+++ Task data +++

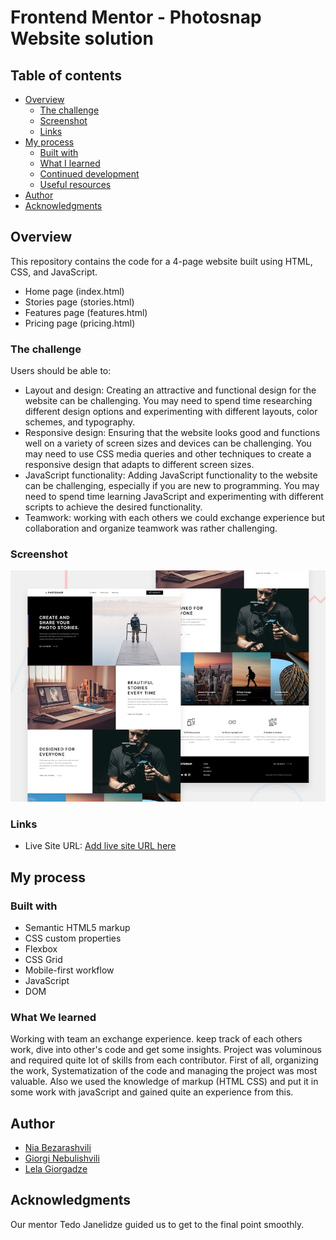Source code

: # Frontend Mentor - Photosnap Website solution

## Table of contents

- [Overview](#overview)
  - [The challenge](#the-challenge)
  - [Screenshot](#screenshot)
  - [Links](#links)
- [My process](#my-process)
  - [Built with](#built-with)
  - [What I learned](#what-i-learned)
  - [Continued development](#continued-development)
  - [Useful resources](#useful-resources)
- [Author](#author)
- [Acknowledgments](#acknowledgments)

## Overview

This repository contains the code for a 4-page website built using HTML, CSS, and JavaScript.

 * Home page (index.html)
 * Stories page (stories.html)
 * Features page (features.html)
 * Pricing page (pricing.html)



### The challenge

Users should be able to:

- Layout and design: Creating an attractive and functional design for the website can be challenging. You may need to spend time researching different design options and experimenting with different layouts, color schemes, and typography.
- Responsive design: Ensuring that the website looks good and functions well on a variety of screen sizes and devices can be challenging. You may need to use CSS media queries and other techniques to create a responsive design that adapts to different screen sizes.
- JavaScript functionality: Adding JavaScript functionality to the website can be challenging, especially if you are new to programming. You may need to spend time learning JavaScript and experimenting with different scripts to achieve the desired functionality.
- Teamwork: working with each others we could exchange experience but collaboration and organize teamwork was rather challenging. 

### Screenshot

![](./preview.jpg)


### Links

- Live Site URL: [Add live site URL here](https://your-live-site-url.com)

## My process

### Built with

- Semantic HTML5 markup
- CSS custom properties
- Flexbox
- CSS Grid
- Mobile-first workflow
- JavaScript
- DOM

### What We learned

Working with team an exchange experience. keep track of each others work, dive into other's code and get some insights.
Project was voluminous and required quite lot of skills from each contributor. First of all, organizing the work, Systematization of the code and managing the project was most valuable. 
Also we used the knowledge of markup (HTML CSS) and put it in some work with javaScript and gained quite an experience from this.


## Author

- [Nia Bezarashvili](https://github.com/niabezara)
- [Giorgi Nebulishvili](https://github.com/GeorgeNebulishvili)
- [Lela Giorgadze](https://github.com/lelagiorgadze99)


## Acknowledgments

Our mentor Tedo Janelidze guided us to get to the final point smoothly.
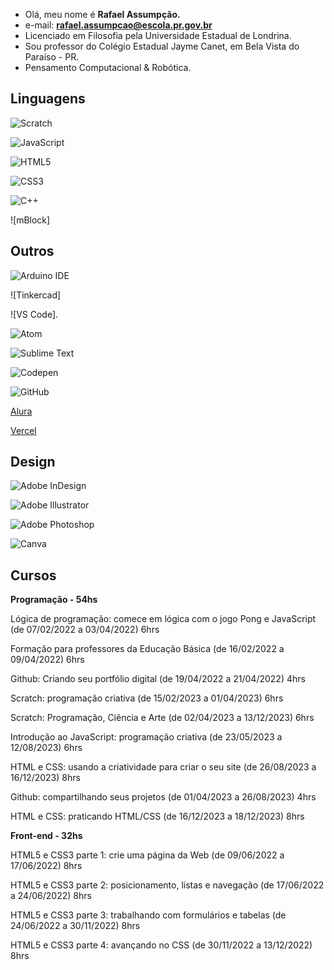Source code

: - Olá, meu nome é **Rafael Assumpção.**
- e-mail: **rafael.assumpcao@escola.pr.gov.br**
- Licenciado em Filosofia pela Universidade Estadual de Londrina.
- Sou professor do Colégio Estadual Jayme Canet, em Bela Vista do Paraíso - PR.
- Pensamento Computacional & Robótica.

## Linguagens

![Scratch](https://img.shields.io/badge/Scratch-4D97FF?style=for-the-badge&logo=Scratch&logoColor=white)

![JavaScript](https://img.shields.io/badge/JavaScript-323330?style=for-the-badge&logo=javascript&logoColor=F7DF1E)

![HTML5](https://img.shields.io/badge/HTML5-E34F26?style=for-the-badge&logo=html5&logoColor=white)

![CSS3](https://img.shields.io/badge/CSS3-1572B6?style=for-the-badge&logo=css3&logoColor=white)

![C++](https://img.shields.io/badge/C%2B%2B-00599C?style=for-the-badge&logo=c%2B%2B&logoColor=white)

![mBlock]

## Outros

![Arduino IDE](https://img.shields.io/badge/Arduino_IDE-00979D?style=for-the-badge&logo=arduino&logoColor=white)

![Tinkercad]

![VS Code].

![Atom](https://img.shields.io/badge/Atom-66595C?style=for-the-badge&logo=Atom&logoColor=white)

![Sublime Text](https://img.shields.io/badge/sublime_text-%23575757.svg?&style=for-the-badge&logo=sublime-text&logoColor=important)

![Codepen](https://img.shields.io/badge/Codepen-000000?style=for-the-badge&logo=codepen&logoColor=white)

![GitHub](https://img.shields.io/badge/GitHub-100000?style=for-the-badge&logo=github&logoColor=white)

[Alura](https://www.alura.com.br)

[Vercel](https://vercel.com)

## Design

![Adobe InDesign](https://img.shields.io/badge/Adobe%20InDesign-FF3366?style=for-the-badge&logo=Adobe%20InDesign&logoColor=white)

![Adobe Illustrator](https://img.shields.io/badge/Adobe%20Illustrator-FF9A00?style=for-the-badge&logo=adobe%20illustrator&logoColor=white)

![Adobe Photoshop](https://img.shields.io/badge/Adobe%20Photoshop-31A8FF?style=for-the-badge&logo=Adobe%20Photoshop&logoColor=black)

![Canva](https://img.shields.io/badge/Canva-%2300C4CC.svg?&style=for-the-badge&logo=Canva&logoColor=white)


## Cursos

**Programação - 54hs**

Lógica de programação: comece em lógica com o jogo Pong e JavaScript (de 07/02/2022 a 03/04/2022) 6hrs

Formação para professores da Educação Básica (de 16/02/2022 a 09/04/2022) 6hrs

Github: Criando seu portfólio digital (de 19/04/2022 a 21/04/2022) 4hrs

Scratch: programação criativa (de 15/02/2023 a 01/04/2023) 6hrs

Scratch: Programação, Ciência e Arte (de 02/04/2023 a 13/12/2023) 6hrs

Introdução ao JavaScript: programação criativa (de 23/05/2023 a 12/08/2023) 6hrs

HTML e CSS: usando a criatividade para criar o seu site (de 26/08/2023 a 16/12/2023) 8hrs

Github: compartilhando seus projetos (de 01/04/2023 a 26/08/2023) 4hrs

HTML e CSS: praticando HTML/CSS (de 16/12/2023 a 18/12/2023) 8hrs


**Front-end - 32hs**

HTML5 e CSS3 parte 1: crie uma página da Web (de 09/06/2022 a 17/06/2022) 8hrs

HTML5 e CSS3 parte 2: posicionamento, listas e navegação (de 17/06/2022 a 24/06/2022) 8hrs

HTML5 e CSS3 parte 3: trabalhando com formulários e tabelas (de 24/06/2022 a 30/11/2022) 8hrs

HTML5 e CSS3 parte 4: avançando no CSS (de 30/11/2022 a 13/12/2022) 8hrs

<!---
professorrafael1/professorrafael1 is a ✨ special ✨ repository because its `README.md` (this file) appears on your GitHub profile.
You can click the Preview link to take a look at your changes.
--- [
](https://img.shields.io/badge/Adobe%20InDesign-FF3366?style=for-the-badge&logo=Adobe%20InDesign&logoColor=white)

![Adobe Ilus]
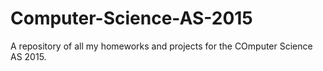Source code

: # Computer-Science-AS-2015
A repository of all my homeworks and projects for the COmputer Science AS 2015.
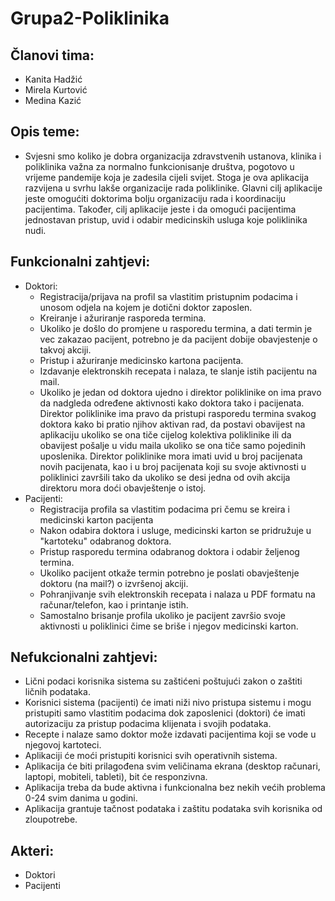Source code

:# Grupa2-Poliklinika
## Članovi tima:
- Kanita Hadžić
- Mirela Kurtović
- Medina Kazić

## Opis teme:
- Svjesni smo koliko je dobra organizacija zdravstvenih ustanova, klinika i poliklinika važna za normalno funkcionisanje društva, pogotovo u vrijeme pandemije koja je zadesila cijeli svijet. Stoga je ova aplikacija razvijena u svrhu lakše organizacije rada poliklinike. Glavni cilj aplikacije jeste omogućiti doktorima bolju organizaciju rada i koordinaciju pacijentima. Također, cilj aplikacije jeste i da omogući pacijentima jednostavan pristup, uvid i odabir medicinskih usluga koje poliklinika nudi.

## Funkcionalni zahtjevi:
- Doktori:
  - Registracija/prijava na profil sa vlastitim pristupnim podacima i unosom odjela na kojem je dotični doktor zaposlen.
  - Kreiranje i ažuriranje rasporeda termina.
  - Ukoliko je došlo do promjene u rasporedu termina, a dati termin je vec zakazao pacijent, potrebno je da pacijent dobije obavjestenje o takvoj akciji.
  - Pristup i ažuriranje medicinsko kartona pacijenta.
  - Izdavanje elektronskih recepata i nalaza, te slanje istih pacijentu na mail.
  - Ukoliko je jedan od doktora ujedno i direktor poliklinike on ima pravo da nadgleda određene aktivnosti kako doktora tako i pacijenata. Direktor poliklinike ima pravo da pristupi rasporedu termina svakog doktora kako bi pratio njihov aktivan rad, da postavi obavijest na aplikaciju ukoliko se ona tiče cijelog kolektiva poliklinike ili da obavijest pošalje u vidu maila ukoliko se ona tiče samo pojedinih uposlenika. Direktor poliklinike mora imati uvid u broj pacijenata novih pacijenata, kao i u broj pacijenata koji su svoje aktivnosti u poliklinici završili tako da ukoliko se desi jedna od ovih akcija direktoru mora doći obavještenje o istoj.
- Pacijenti:
  - Registracija profila sa vlastitim podacima pri čemu se kreira i medicinski karton pacijenta
  - Nakon odabira doktora i usluge, medicinski karton se pridružuje u "kartoteku" odabranog doktora.
  - Pristup rasporedu termina odabranog doktora i odabir željenog termina.
  - Ukoliko pacijent otkaže termin potrebno je poslati obavještenje doktoru (na mail?) o izvršenoj akciji.
  - Pohranjivanje svih elektronskih recepata i nalaza u PDF formatu na računar/telefon, kao i printanje istih.
  - Samostalno brisanje profila ukoliko je pacijent završio svoje aktivnosti u poliklinici čime se briše i njegov medicinski karton.

## Nefukcionalni zahtjevi:
- Lični podaci korisnika sistema su zaštićeni poštujući zakon o zaštiti ličnih podataka.
- Korisnici sistema (pacijenti) će imati niži nivo pristupa sistemu i mogu pristupiti samo vlastitim podacima dok zaposlenici (doktori) će imati autorizaciju za pristup podacima klijenata i svojih podataka.
- Recepte i nalaze samo doktor može izdavati pacijentima koji se vode u njegovoj kartoteci.
- Aplikaciji će moći pristupiti korisnici svih operativnih sistema.
- Aplikacija će biti prilagođena svim veličinama ekrana (desktop računari, laptopi, mobiteli, tableti), bit će responzivna.
- Aplikacija treba da bude aktivna i funkcionalna bez nekih većih problema 0-24 svim danima u godini.
- Aplikacija grantuje tačnost podataka i zaštitu podataka svih korisnika od zloupotrebe.

## Akteri:
- Doktori
- Pacijenti
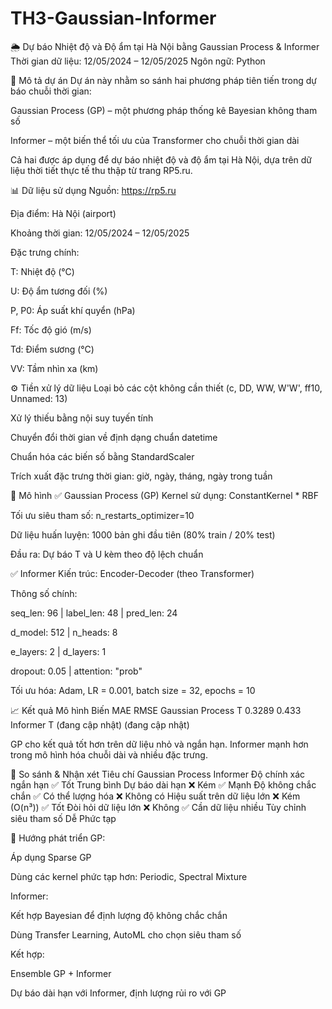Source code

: # TH3-Gaussian-Informer
🌦️ Dự báo Nhiệt độ và Độ ẩm tại Hà Nội bằng Gaussian Process & Informer
Thời gian dữ liệu: 12/05/2024 – 12/05/2025
Ngôn ngữ: Python

📌 Mô tả dự án
Dự án này nhằm so sánh hai phương pháp tiên tiến trong dự báo chuỗi thời gian:

Gaussian Process (GP) – một phương pháp thống kê Bayesian không tham số

Informer – một biến thể tối ưu của Transformer cho chuỗi thời gian dài

Cả hai được áp dụng để dự báo nhiệt độ và độ ẩm tại Hà Nội, dựa trên dữ liệu thời tiết thực tế thu thập từ trang RP5.ru.

📊 Dữ liệu sử dụng
Nguồn: https://rp5.ru

Địa điểm: Hà Nội (airport)

Khoảng thời gian: 12/05/2024 – 12/05/2025

Đặc trưng chính:

T: Nhiệt độ (°C)

U: Độ ẩm tương đối (%)

P, P0: Áp suất khí quyển (hPa)

Ff: Tốc độ gió (m/s)

Td: Điểm sương (°C)

VV: Tầm nhìn xa (km)

⚙️ Tiền xử lý dữ liệu
Loại bỏ các cột không cần thiết (c, DD, WW, W'W', ff10, Unnamed: 13)

Xử lý thiếu bằng nội suy tuyến tính

Chuyển đổi thời gian về định dạng chuẩn datetime

Chuẩn hóa các biến số bằng StandardScaler

Trích xuất đặc trưng thời gian: giờ, ngày, tháng, ngày trong tuần

🧠 Mô hình
✅ Gaussian Process (GP)
Kernel sử dụng: ConstantKernel * RBF

Tối ưu siêu tham số: n_restarts_optimizer=10

Dữ liệu huấn luyện: 1000 bản ghi đầu tiên (80% train / 20% test)

Đầu ra: Dự báo T và U kèm theo độ lệch chuẩn

✅ Informer
Kiến trúc: Encoder-Decoder (theo Transformer)

Thông số chính:

seq_len: 96 | label_len: 48 | pred_len: 24

d_model: 512 | n_heads: 8

e_layers: 2 | d_layers: 1

dropout: 0.05 | attention: "prob"

Tối ưu hóa: Adam, LR = 0.001, batch size = 32, epochs = 10

📈 Kết quả
Mô hình	Biến	MAE	RMSE
Gaussian Process	T	0.3289	0.433
Informer	T	(đang cập nhật)	(đang cập nhật)

GP cho kết quả tốt hơn trên dữ liệu nhỏ và ngắn hạn.
Informer mạnh hơn trong mô hình hóa chuỗi dài và nhiều đặc trưng.

📌 So sánh & Nhận xét
Tiêu chí	Gaussian Process	Informer
Độ chính xác ngắn hạn	✅ Tốt	Trung bình
Dự báo dài hạn	❌ Kém	✅ Mạnh
Độ không chắc chắn	✅ Có thể lượng hóa	❌ Không có
Hiệu suất trên dữ liệu lớn	❌ Kém (O(n³))	✅ Tốt
Đòi hỏi dữ liệu lớn	❌ Không	✅ Cần dữ liệu nhiều
Tùy chỉnh siêu tham số	Dễ	Phức tạp

🚀 Hướng phát triển
GP:

Áp dụng Sparse GP

Dùng các kernel phức tạp hơn: Periodic, Spectral Mixture

Informer:

Kết hợp Bayesian để định lượng độ không chắc chắn

Dùng Transfer Learning, AutoML cho chọn siêu tham số

Kết hợp:

Ensemble GP + Informer

Dự báo dài hạn với Informer, định lượng rủi ro với GP
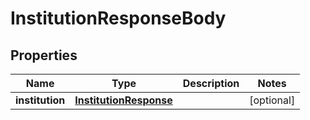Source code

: 

# InstitutionResponseBody


## Properties

Name | Type | Description | Notes
------------ | ------------- | ------------- | -------------
**institution** | [**InstitutionResponse**](InstitutionResponse.md) |  |  [optional]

+++

Recast the lines running from the start of the rows through the line that contains "This repository contains", both ends included, as a Markdown table with the columns No. and Text, numbering each line and skipping blank lines. Leave the pictures out of the answer.

:: Response area ::
| No. | Text |
|---|---|
| 1 | Source code |
| 2 | : # Frontend Mentor - Photosnap Website solution |
| 3 | ## Table of contents |
| 4 | - [Overview](#overview) |
| 5 |   - [The challenge](#the-challenge) |
| 6 |   - [Screenshot](#screenshot) |
| 7 |   - [Links](#links) |
| 8 | - [My process](#my-process) |
| 9 |   - [Built with](#built-with) |
| 10 |   - [What I learned](#what-i-learned) |
| 11 |   - [Continued development](#continued-development) |
| 12 |   - [Useful resources](#useful-resources) |
| 13 | - [Author](#author) |
| 14 | - [Acknowledgments](#acknowledgments) |
| 15 | ## Overview |
| 16 | This repository contains the code for a 4-page website built using HTML, CSS, and JavaScript. |